Cisco Partners Look to Monetize AI, Security Opportunities
The technology landscape looks very fragmented for some channel partners, but others say it's coming together.
Cisco channel partners are weighing the downstream implications of the company's mega-merger with Splunk, its expanding cybersecurity portfolio and its accelerating AI investments.
The IT giant has its hands in multiple technologies and is making integrations among those categories to build a reputation as a platform company. The company at its annual Cisco Live gathering earlier this month unveiled enhancements to its portfolio. Many channel partners – including resellers, managed service providers, integrators and everything in between – witnessed the updates. They say they're working to understand how they will fit into Cisco's various tech initiatives.
The Tech Stack and AI Trickle-Down
The initiative that dominated headlines was – unsurprisingly – artificial intelligence. Cisco shared that it's working to move faster on M&A, partnerships investments and incubation related AI.
But other tech got its day in the sun at Cisco Live, including categories like Cisco's Webex collaboration platform that got an AI infusion. And underlying the excitement around AI is the ambition Cisco and other networking providers have about helping power new applications and large language models.
Moreover, Cisco partners who provide networking and security products and services believe they're partaking in a rising tide of customer demand.
ScanSource's Kristin Hill
"That's going to drive such a high consumption of networking products and connectivity consumption," said Kristin Hill, Cisco practice leader for the distributor ScanSource. " ... Those are all great revenue opportunities for the channel. Can we create the services and value-added offerings that drive outcomes at the pace that the market is going to consume these technologies? It's a great challenge for us to have right now."
New Service Metrics
Cisco, in its announcement of a $1 billion AI investment fund on June 4, stated that the company planned to move "bigger and faster" in developing its AI portfolio, as customer deployments around generative AI pick up globally.
As the tech landscape develops, Hill said ScanSource sees more vertically specialized demands coming from end customers.
"Whereas your secret sauce of networking was very relevant across six verticals all at once, maybe now it's three verticals," Hill told Channel Futures. "It's becoming more specialized because the outcomes that these verticals are looking for are more similar to each other, versus being broad."
But that represents strong opportunity for channel partners to function as trusted advisors for their customers, Hill said.
However, Hill noted that AI's ability to create "instant results" at the business level has changed the expectation for how businesses that are buying and using tech. Technology consumption, she said, is occurring on a "what-have-you-done-for-me-lately" basis. This is making services more important than ever for partners to add, she said. While that's an opportunity for partners, it's also a resource-intensive challenge.
"Service offerings are expensive. Those require human capital on the engineering side, let alone logistics, program management and all the normal things that you would put into value-added offerings," she said.
Moreover, VARs will need to think deeper about what "services" means, she said. In addition to product implementation, maintenance, break-fix and even "managed services," Hill pointed to services around customer success, usage and adoption.
"Our partners have to change the way they're delivering services to do those things, because now you're managing to a customer KPI and not an SOW," she said.
Cisco Partners Eye Security
A recent article by Channel Futures highlighted the movement many SD-WAN service providers have made to offering secure access service edge (SASE).
Core to that movement are service providers viewing cybersecurity as a central part of their business.
Netherlands-based managed network services provider Expereo leverages Cisco routers and switches, Viptela and Meraki SD-WAN, and uses Cisco Smartnet technical support service in its networking business.

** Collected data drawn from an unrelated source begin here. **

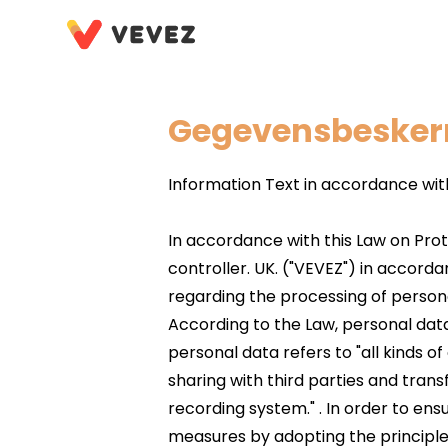
Gegevensbeske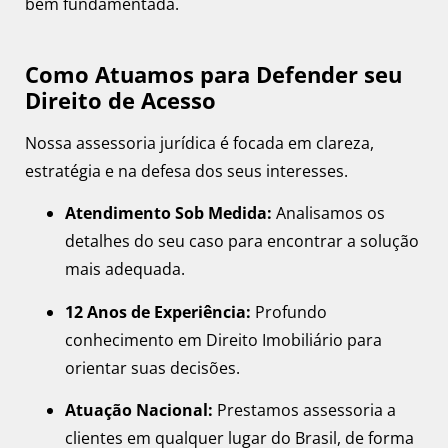
bem fundamentada.
Como Atuamos para Defender seu
Direito de Acesso
Nossa assessoria jurídica é focada em clareza,
estratégia e na defesa dos seus interesses.
Atendimento Sob Medida:
Analisamos os
detalhes do seu caso para encontrar a solução
mais adequada.
12 Anos de Experiência:
Profundo
conhecimento em Direito Imobiliário para
orientar suas decisões.
Atuação Nacional:
Prestamos assessoria a
clientes em qualquer lugar do Brasil, de forma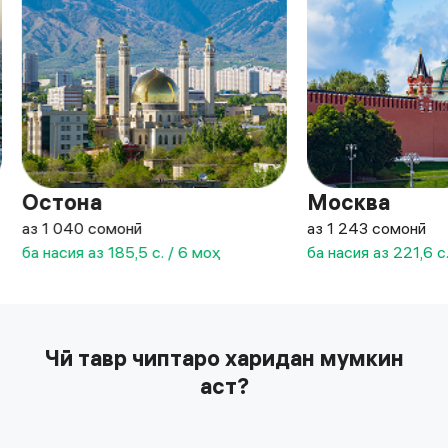
Остона
Москва
аз 1 040 сомонӣ
аз 1 243 сомонӣ
ба насия аз 185,5 с. / 6 моҳ
ба насия аз 221,6 с
Чӣ тавр чиптаро харидан мумкин
аст?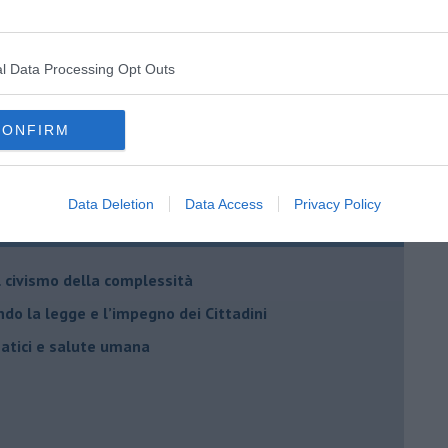
l Data Processing Opt Outs
CONFIRM
Data Deletion
Data Access
Privacy Policy
Adolfo Santoro
il civismo della complessità
ondo la legge e l’impegno dei Cittadini
matici e salute umana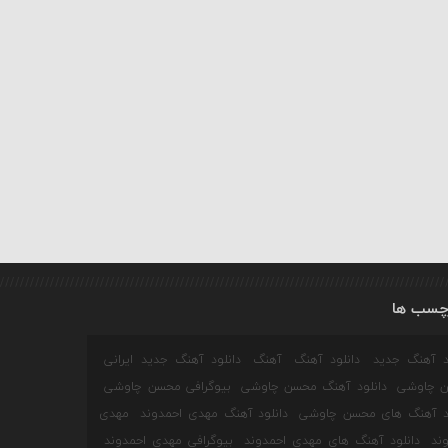
چسب ها
ود آهنگ جدید
دانلود آهنگ
آهنگ
دانلود آهنگ جدید ایرانی
 چاوشی
دانلود آهنگ محسن چاوشی
بیوگرافی محسن چاوشی
ود آهنگ های محسن چاوشی
دانلود آهنگ مهدی احمدوند
مهدی
ند
دانلود آهنگ های مهدی احمدوند
بیوگرافی مهدی احمدوند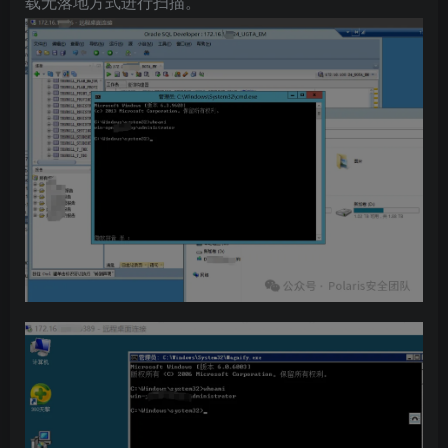
载无落地方式进行扫描。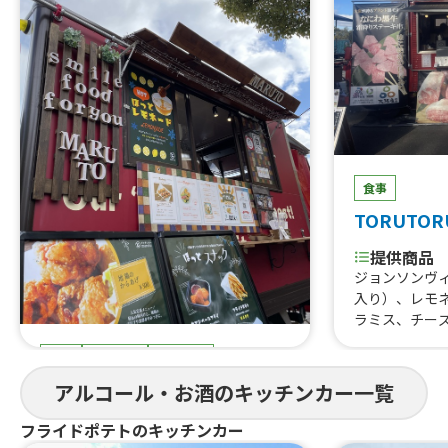
食事
TORUTOR
提供商品
ジョンソンヴ
入り）、レモ
ラミス、チー
はらみ焼肉あ
食事
スイーツ
ドリンク
すじ煮込み、
重、はらみス
まると
アルコール・お酒のキッチンカー一覧
牛タン串、な
にわ黒牛ステ
提供商品
フライドポテトのキッチンカー
巻きおにぎり、
ぐるぐるウインナー、QQボール、生ビ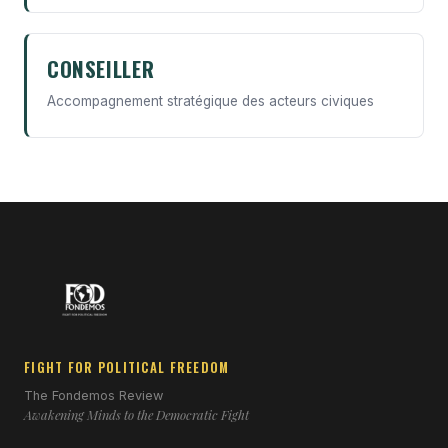
CONSEILLER
Accompagnement stratégique des acteurs civiques
FIGHT FOR POLITICAL FREEDOM
The Fondemos Review
Awakening Minds to the Democratic Fight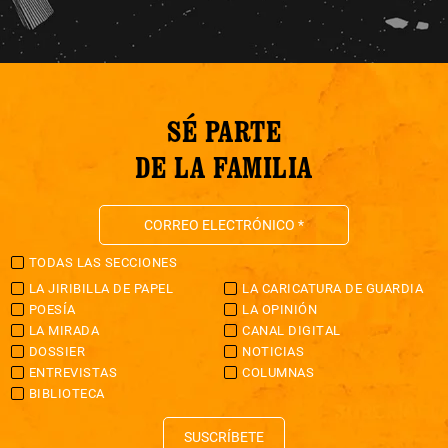
SÉ PARTE
DE LA FAMILIA
TODAS LAS SECCIONES
LA JIRIBILLA DE PAPEL
LA CARICATURA DE GUARDIA
POESÍA
LA OPINIÓN
LA MIRADA
CANAL DIGITAL
DOSSIER
NOTICIAS
ENTREVISTAS
COLUMNAS
BIBLIOTECA
SUSCRÍBETE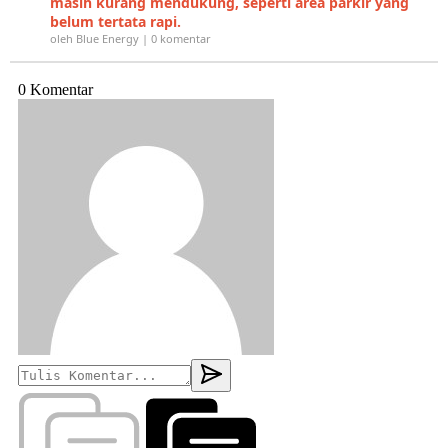
masih kurang mendukung, seperti area parkir yang
belum tertata rapi.
oleh Blue Energy | 0 komentar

Expereo chief product officer Sander Barens told Channel Futures the company is leaning into the increasing overlap between network and security.
"As technologies converge – with access, security and cloud coming together – one opportunity is in productizing Cisco Umbrella to enhance our customer’s security experience across our platform, Barens told Channel Futures.
Expereo's Sander Barens
Spectrotel CEO Ross Artale pointed to extended detection and response (XDR) as an area where Cisco's new investments could pay off for the managed network services provider. Cisco unveiled an XDR solution in 2023 and recently made its AI Assistant for Security available within the product.
Moreover, Cisco XDR is integrating into Splunk's security information and events management (SIEM) platform. That reflects the efforts of Cisco to meld observability and cybersecurity.
At the same time, convergence isn't the name of the game for everything. Expereo, which serves multinational customers, is dealing with fragmentation and product sprawl, Barens said.
"An ongoing challenge we are seeing across the industry is fragmentation from a technology and connectivity perspective," he told Channel Futures. "The world is more fragmented than ever before, and with technology innovating at a rapid pace, making the right technology choices can be challenging."